Il faut parvenir, selon l’auteur, à créer une relation de confiance par le respect et la valorisation de ce qui est et apparaît comme la condition sine qua non pour que l’aide retrouve un sens. Mais cela dépend de la prise en compte de la culture : « la culture, dans la signification pleine que la tradition anthropologique donne à ce terme, est ce qui donne sens à la réalité humaine et sociale […], la culture est ce qui permet de trouver une réponse au problème de l’être et de l’existence » (Latouche, 2004, p. 107).
– Selon Charmillot (2008) il faut orienter l’aide du côté du sens c’est-à-dire du côté de la culture. Elle offre ainsi un exemple avec une tradition africaine : « les projets de développement n’ont jamais tenu compte des structures sociales existantes, à savoir le système lignager, mais ont d’emblée imposé comme modèle les associations ou groupements. Or, ces structures sont séculaires, la colonisation, l’arabisation, le choc des cultures occidentales à travers les radios et tout le reste n’a pas changé. De fait, l’africain est resté lignager et ethnique, on ne peut pas supprimer les ethnies. L’âme africaine a toujours été ségrégationniste et ethnique, je ne dis pas que c’est une qualité, je dis qu’il ne faut pas négliger cette dimension culturelle » (Chamillot, 2008, p. 136). Dans les villages africains, aider est ainsi soit un droit que l’on doit aux enfants ou aux personnes âgées, soit un soutien pour une personne interne à la communauté pour éviter de demander de l’aide de l’extérieur.

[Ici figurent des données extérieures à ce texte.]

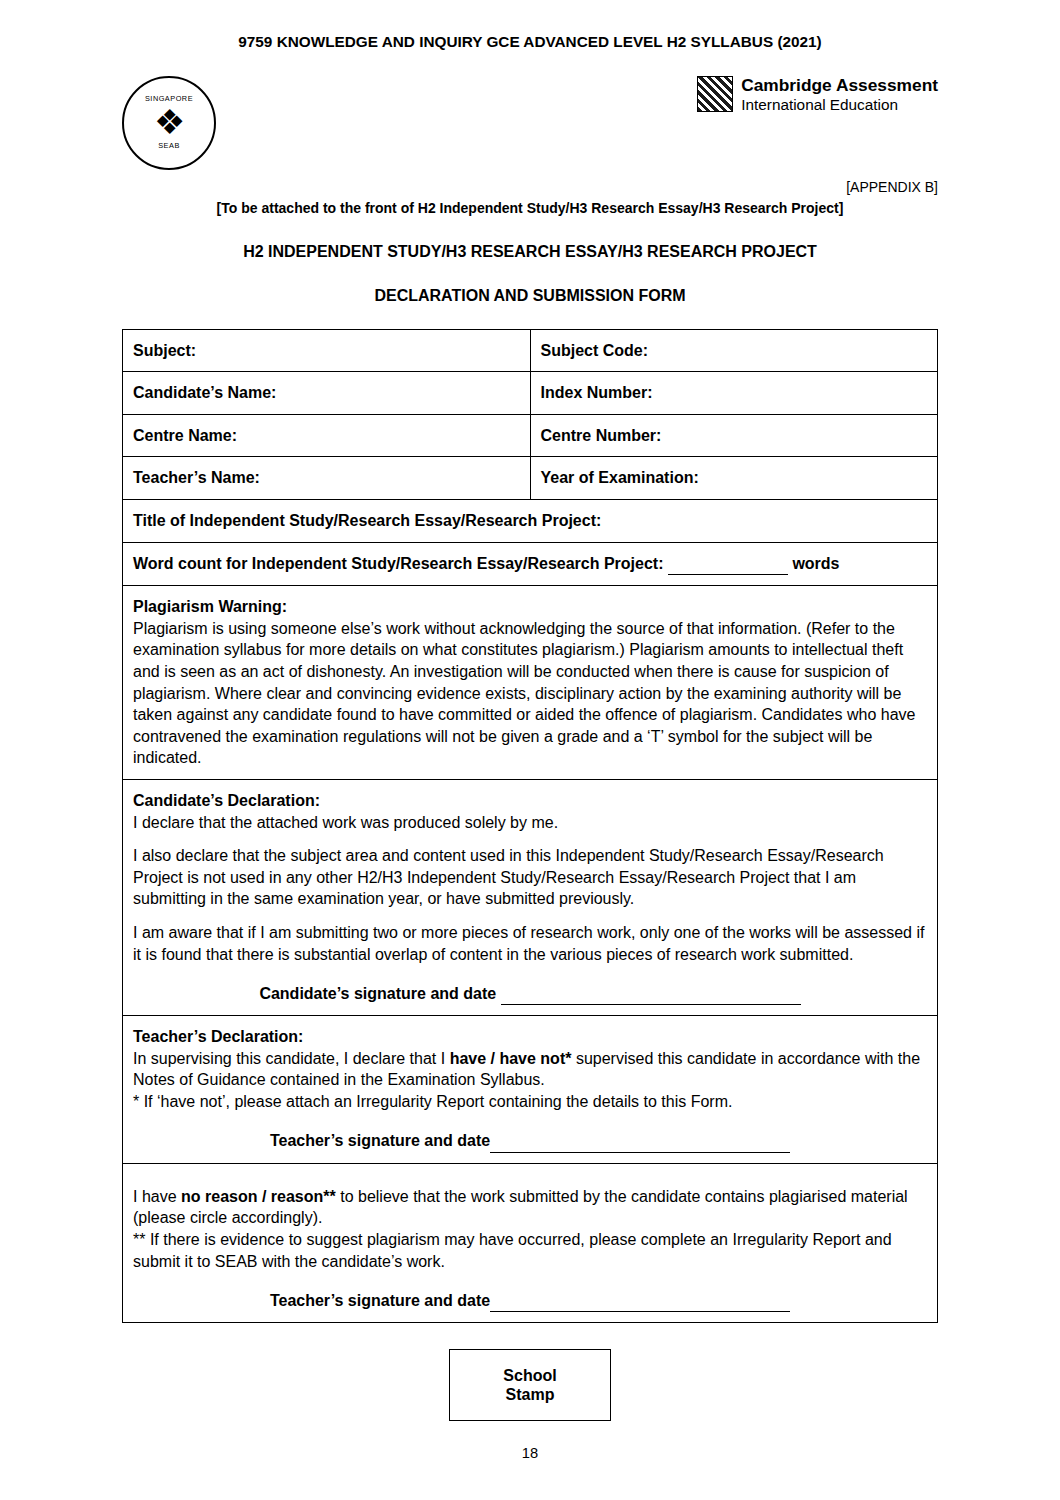9759 KNOWLEDGE AND INQUIRY GCE ADVANCED LEVEL H2 SYLLABUS (2021)
SINGAPORE
❖
SEAB
Cambridge Assessment
International Education
[APPENDIX B]
[To be attached to the front of H2 Independent Study/H3 Research Essay/H3 Research Project]
H2 INDEPENDENT STUDY/H3 RESEARCH ESSAY/H3 RESEARCH PROJECT
DECLARATION AND SUBMISSION FORM
| Subject: | Subject Code: |
| Candidate’s Name: | Index Number: |
| Centre Name: | Centre Number: |
| Teacher’s Name: | Year of Examination: |
| Title of Independent Study/Research Essay/Research Project: |
| Word count for Independent Study/Research Essay/Research Project: words |
| Plagiarism Warning: Plagiarism is using someone else’s work without acknowledging the source of that information. (Refer to the examination syllabus for more details on what constitutes plagiarism.) Plagiarism amounts to intellectual theft and is seen as an act of dishonesty. An investigation will be conducted when there is cause for suspicion of plagiarism. Where clear and convincing evidence exists, disciplinary action by the examining authority will be taken against any candidate found to have committed or aided the offence of plagiarism. Candidates who have contravened the examination regulations will not be given a grade and a ‘T’ symbol for the subject will be indicated. |
| Candidate’s Declaration: I declare that the attached work was produced solely by me. I also declare that the subject area and content used in this Independent Study/Research Essay/Research Project is not used in any other H2/H3 Independent Study/Research Essay/Research Project that I am submitting in the same examination year, or have submitted previously. I am aware that if I am submitting two or more pieces of research work, only one of the works will be assessed if it is found that there is substantial overlap of content in the various pieces of research work submitted. Candidate’s signature and date |
| Teacher’s Declaration: In supervising this candidate, I declare that I have / have not* supervised this candidate in accordance with the Notes of Guidance contained in the Examination Syllabus. * If ‘have not’, please attach an Irregularity Report containing the details to this Form. Teacher’s signature and date |
| I have no reason / reason** to believe that the work submitted by the candidate contains plagiarised material (please circle accordingly). ** If there is evidence to suggest plagiarism may have occurred, please complete an Irregularity Report and submit it to SEAB with the candidate’s work. Teacher’s signature and date |
School
Stamp
18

L’aide au développement des ONG est perçue par les villageois comme de l’aide que l’on fournirait à une personne âgée qui est en train de mourir. Une fois que l’on part c’est le projet qui s’arrête. Ainsi concernant la notion d’aide dans le champ du développement nous pouvons retenir deux éléments à ce stade :
➤ Cette première enquête divulgue les malaises découlant des programmes de développement au travers des parties prenantes. Les projets d’aide induisent de fait une analyse de la nature des rapports sociaux et des relations. Les rapports sont, à ce jour, toujours trop asymétriques d’après ce qu’en déduit l’auteur. Il faut non pas considérer l’aide comme un outil de domination mais « dans une perspective de reconnaissance de l’autre » (Chamillot, 2008, p. 135).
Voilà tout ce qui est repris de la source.